### INFORMATION SUPPLIED
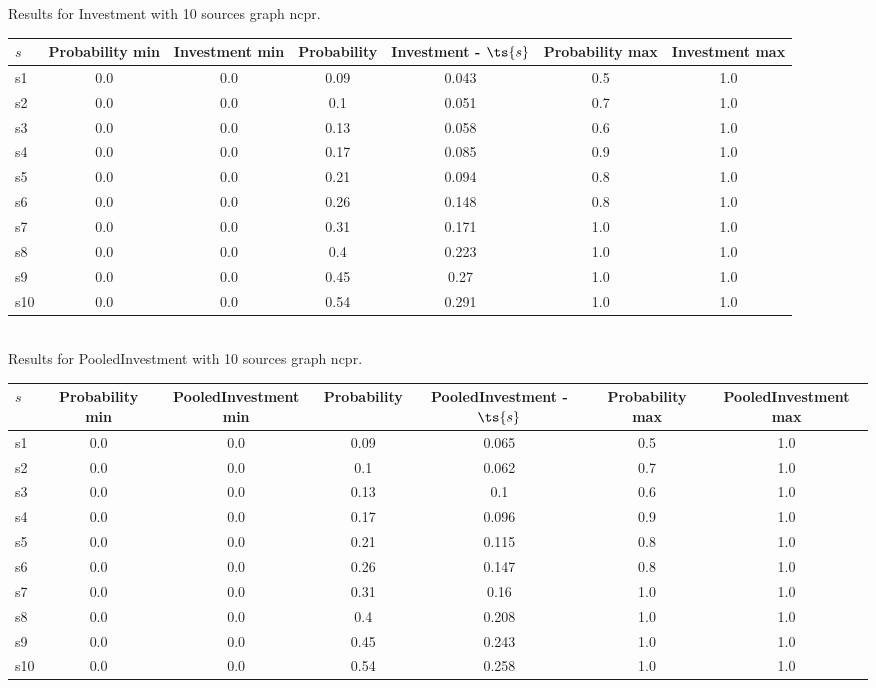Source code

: \documentclass{article}
\begin{document}
\noindent Results for Investment with 10 sources graph ncpr.

\noindent\begin{tabular}{|l|c|c|c|c|c|c|}
\hline
$s$& Probability min & Investment min & Probability & Investment - $\ts{s}$ & Probability max & Investment max\\
\hline
s1 &0.0 & 0.0 & 0.09 & 0.043 & 0.5 & 1.0\\
\hline
s2 &0.0 & 0.0 & 0.1 & 0.051 & 0.7 & 1.0\\
\hline
s3 &0.0 & 0.0 & 0.13 & 0.058 & 0.6 & 1.0\\
\hline
s4 &0.0 & 0.0 & 0.17 & 0.085 & 0.9 & 1.0\\
\hline
s5 &0.0 & 0.0 & 0.21 & 0.094 & 0.8 & 1.0\\
\hline
s6 &0.0 & 0.0 & 0.26 & 0.148 & 0.8 & 1.0\\
\hline
s7 &0.0 & 0.0 & 0.31 & 0.171 & 1.0 & 1.0\\
\hline
s8 &0.0 & 0.0 & 0.4 & 0.223 & 1.0 & 1.0\\
\hline
s9 &0.0 & 0.0 & 0.45 & 0.27 & 1.0 & 1.0\\
\hline
s10 &0.0 & 0.0 & 0.54 & 0.291 & 1.0 & 1.0\\
\hline
\end{tabular}\\

\noindent Results for PooledInvestment with 10 sources graph ncpr.

\noindent\begin{tabular}{|l|c|c|c|c|c|c|}
\hline
$s$& Probability min & PooledInvestment min & Probability & PooledInvestment - $\ts{s}$ & Probability max & PooledInvestment max\\
\hline
s1 &0.0 & 0.0 & 0.09 & 0.065 & 0.5 & 1.0\\
\hline
s2 &0.0 & 0.0 & 0.1 & 0.062 & 0.7 & 1.0\\
\hline
s3 &0.0 & 0.0 & 0.13 & 0.1 & 0.6 & 1.0\\
\hline
s4 &0.0 & 0.0 & 0.17 & 0.096 & 0.9 & 1.0\\
\hline
s5 &0.0 & 0.0 & 0.21 & 0.115 & 0.8 & 1.0\\
\hline
s6 &0.0 & 0.0 & 0.26 & 0.147 & 0.8 & 1.0\\
\hline
s7 &0.0 & 0.0 & 0.31 & 0.16 & 1.0 & 1.0\\
\hline
s8 &0.0 & 0.0 & 0.4 & 0.208 & 1.0 & 1.0\\
\hline
s9 &0.0 & 0.0 & 0.45 & 0.243 & 1.0 & 1.0\\
\hline
s10 &0.0 & 0.0 & 0.54 & 0.258 & 1.0 & 1.0\\
\hline
\end{tabular}\\
\end{document}
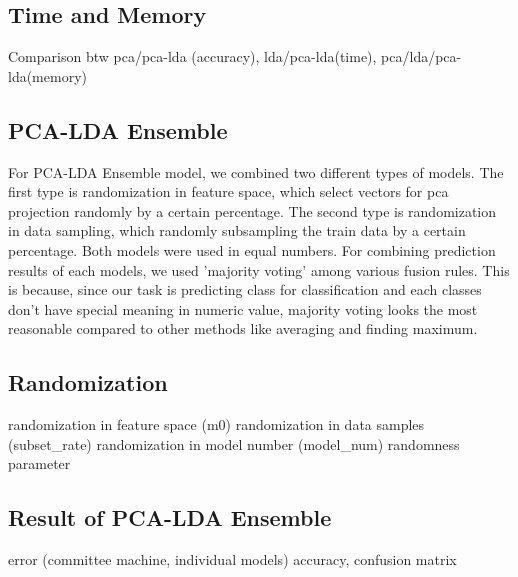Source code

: \subsection{Time and Memory}
Comparison btw pca/pca-lda (accuracy), lda/pca-lda(time), pca/lda/pca-lda(memory)

\subsection{PCA-LDA Ensemble}
For PCA-LDA Ensemble model, we combined two different types of models. The first type is randomization in feature space, which select vectors for pca projection randomly by a certain percentage. The second type is randomization in data sampling, which randomly subsampling the train data by a certain percentage. Both models were used in equal numbers. For combining prediction results of each models, we used 'majority voting' among various fusion rules. This is because, since our task is predicting class for classification and each classes don't have special meaning in numeric value, majority voting looks the most reasonable compared to other methods like averaging and finding maximum. 

\subsection{Randomization}
randomization in feature space (m0)
randomization in data samples (subset\_rate)
randomization in model number (model\_num)
randomness parameter

\subsection{Result of PCA-LDA Ensemble}
error (committee machine, individual models)
accuracy, confusion matrix
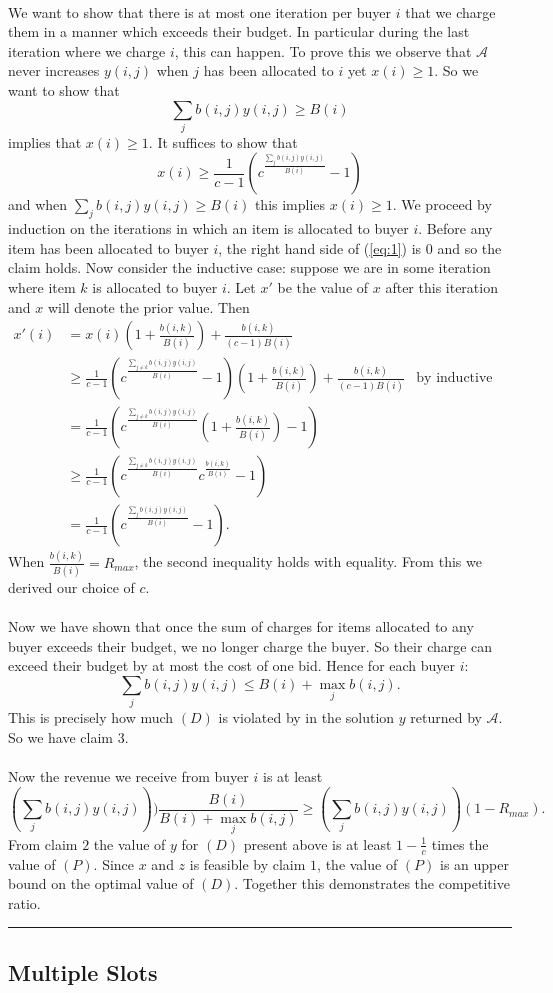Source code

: \documentclass[letterpaper,12pt,oneside,onecolumn]{article}
\newcommand{\cA}{\mathcal{A}} \newcommand{\cB}{\mathcal{B}}
\newenvironment{proof}{{\bf Proof:  }}{\hfill\rule{2mm}{2mm}}
\begin{document}
\begin{proof}
\paragraph{}
We want to show that there is at most one iteration per buyer $i$ that we charge them in a manner which exceeds their budget. In particular during the last iteration where we charge $i$, this can happen. To prove this we observe that $\cA$ never increases $y(i,j)$ when $j$ has been allocated to $i$ yet $x(i) \geq 1$. So we want to show that 
$$\sum_j b(i,j)y(i,j) \geq B(i)$$
implies that $x(i) \geq 1$. It suffices to show that 
\begin{equation}\label{eq:1}
x(i) \geq \frac{1}{c-1}(c^{\frac{\sum_j b(i,j)y(i,j)}{B(i)}} -1)
\end{equation}
and when $\sum_j b(i,j)y(i,j) \geq B(i)$ this implies $x(i) \geq 1$. We proceed by induction on the iterations in which an item is allocated to buyer $i$. Before any item has been allocated to buyer $i$, the right hand side of (\ref{eq:1}) is $0$ and so the claim holds. Now consider the inductive case: suppose we are in some iteration where item $k$ is allocated to buyer $i$. Let $x'$ be the value of $x$ after this iteration and $x$ will denote the prior value. Then
\begin{align*}
x'(i) &= x(i)(1+\frac{b(i,k)}{B(i)}) + \frac{b(i,k)}{(c-1)B(i)} \\
&\geq \frac{1}{c-1}(c^{\frac{\sum_{j\neq k} b(i,j)y(i,j)}{B(i)}} -1)(1+\frac{b(i,k)}{B(i)}) + \frac{b(i,k)}{(c-1)B(i)}  &\text{by inductive hypothesis}\\
&= \frac{1}{c-1}(c^{\frac{\sum_{j\neq k} b(i,j)y(i,j)}{B(i)}}(1+\frac{b(i,k)}{B(i)}) - 1) \\
&\geq \frac{1}{c-1}(c^{\frac{\sum_{j\neq k} b(i,j)y(i,j)}{B(i)}}c^{\frac{b(i,k)}{B(i)}} -1) \\
&=\frac{1}{c-1}(c^{\frac{\sum_{j} b(i,j)y(i,j)}{B(i)}} -1).
\end{align*}
When $\frac{b(i,k)}{B(i)} = R_{max}$, the second inequality holds with equality. From this we derived our choice of $c$.
\paragraph{}
Now we have shown that once the sum of charges for items allocated to any buyer exceeds their budget, we no longer charge the buyer. So their charge can exceed their budget by at most the cost of one bid. Hence for each buyer $i$:
$$\sum_j b(i,j)y(i,j) \leq B(i) + \max_j b(i,j).$$
This is precisely how much $(D)$ is violated by in the solution $y$ returned by $\cA$. So we have claim $3$.
\paragraph{}
Now the revenue we receive from buyer $i$ is at least
$$(\sum_j b(i,j)y(i,j))) \frac{B(i)}{B(i) + \max_j b(i,j)} \geq (\sum_j b(i,j)y(i,j)) (1-R_{max}).$$
From claim $2$ the value of $y$ for $(D)$ present above is at least $1-\frac{1}{c}$ times the value of $(P)$. Since $x$ and $z$ is feasible by claim $1$, the value of $(P)$ is an upper bound on the optimal value of $(D)$. Together this demonstrates the competitive ratio.
\end{proof}
\subsection{Multiple Slots}


\end{document}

### REQUIREMENT
Each line of the records that holds the word "implies" should be copied out.

### SOLUTION BELOW
implies that $x(i) \geq 1$. It suffices to show that 
and when $\sum_j b(i,j)y(i,j) \geq B(i)$ this implies $x(i) \geq 1$. We proceed by induction on the iterations in which an item is allocated to buyer $i$. Before any item has been allocated to buyer $i$, the right hand side of (\ref{eq:1}) is $0$ and so the claim holds. Now consider the inductive case: suppose we are in some iteration where item $k$ is allocated to buyer $i$. Let $x'$ be the value of $x$ after this iteration and $x$ will denote the prior value. Then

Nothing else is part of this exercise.